- _Raw data_:
________________

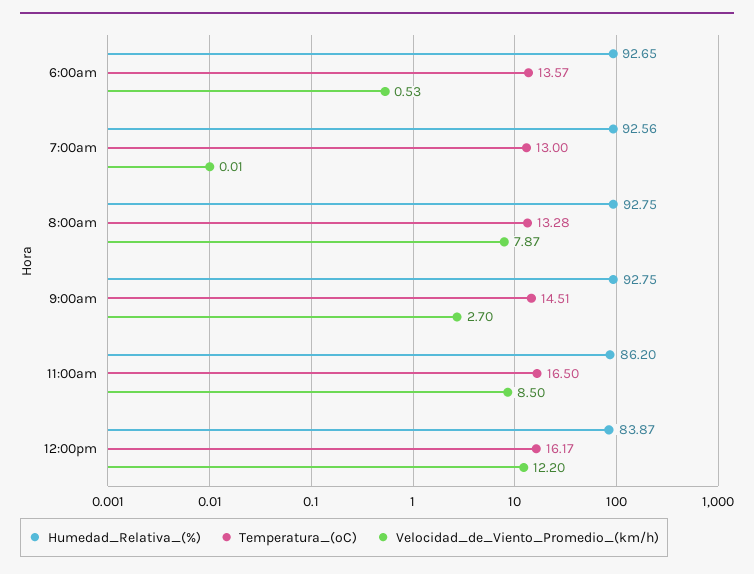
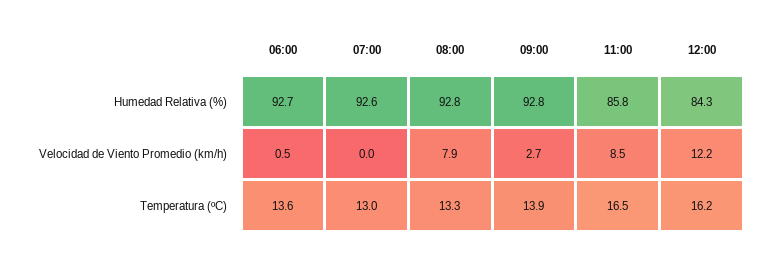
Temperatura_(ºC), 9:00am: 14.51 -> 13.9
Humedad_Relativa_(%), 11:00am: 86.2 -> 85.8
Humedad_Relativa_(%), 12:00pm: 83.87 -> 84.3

________________

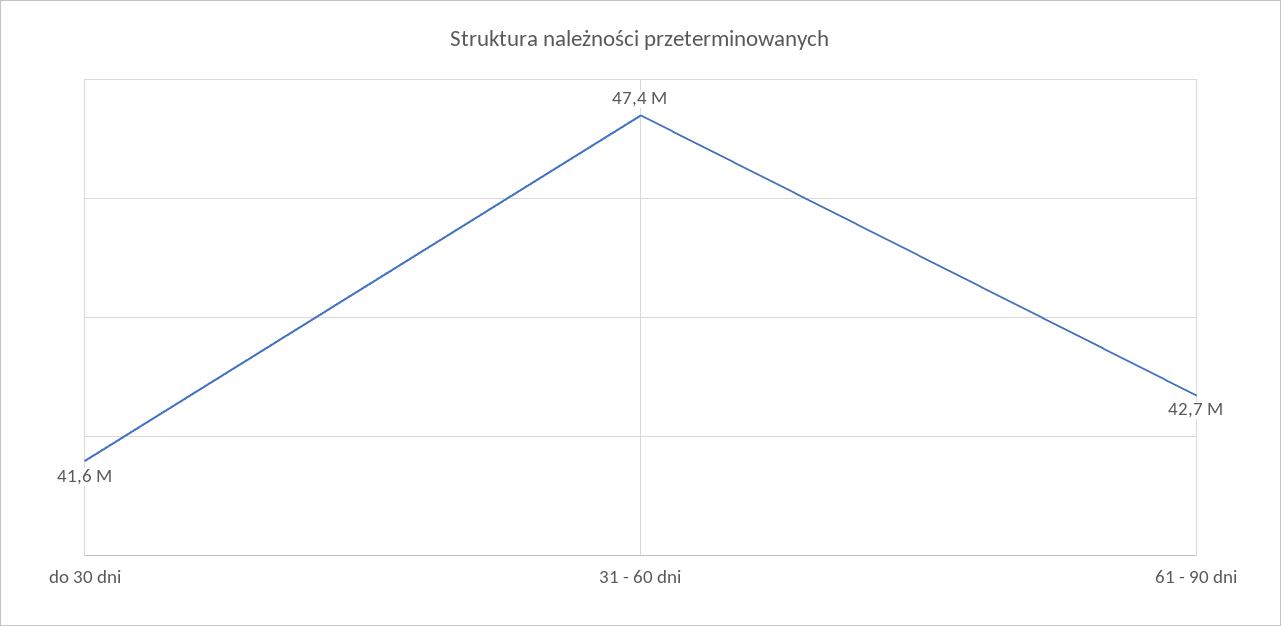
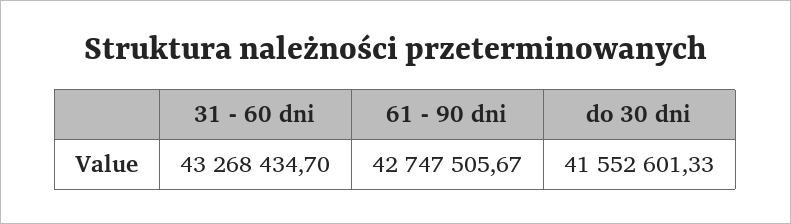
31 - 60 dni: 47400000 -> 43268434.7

________________

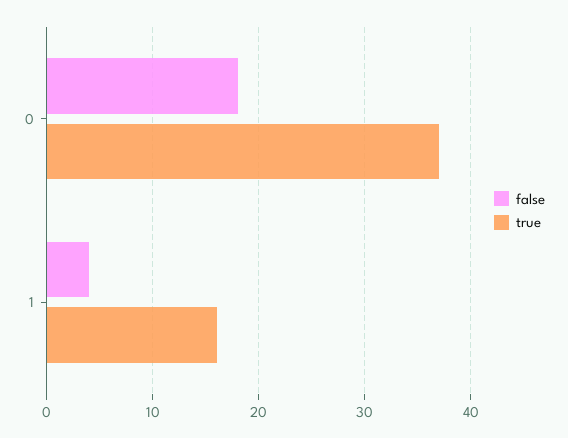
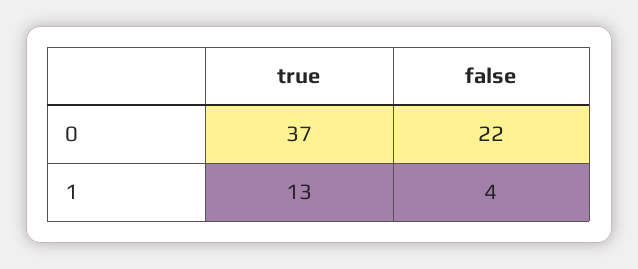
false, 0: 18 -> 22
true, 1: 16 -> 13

________________

- _What is needed_: Reproduce word for word the material above, starting with the line that has "Temperatura_(ºC), 9:00am: 14.51 -> 13.9" and stopping after the line that has "Humedad_Relativa_(%), 12:00pm: 83.87 -> 84.3".

- _Output for this exercise_:
Temperatura_(ºC), 9:00am: 14.51 -> 13.9
Humedad_Relativa_(%), 11:00am: 86.2 -> 85.8
Humedad_Relativa_(%), 12:00pm: 83.87 -> 84.3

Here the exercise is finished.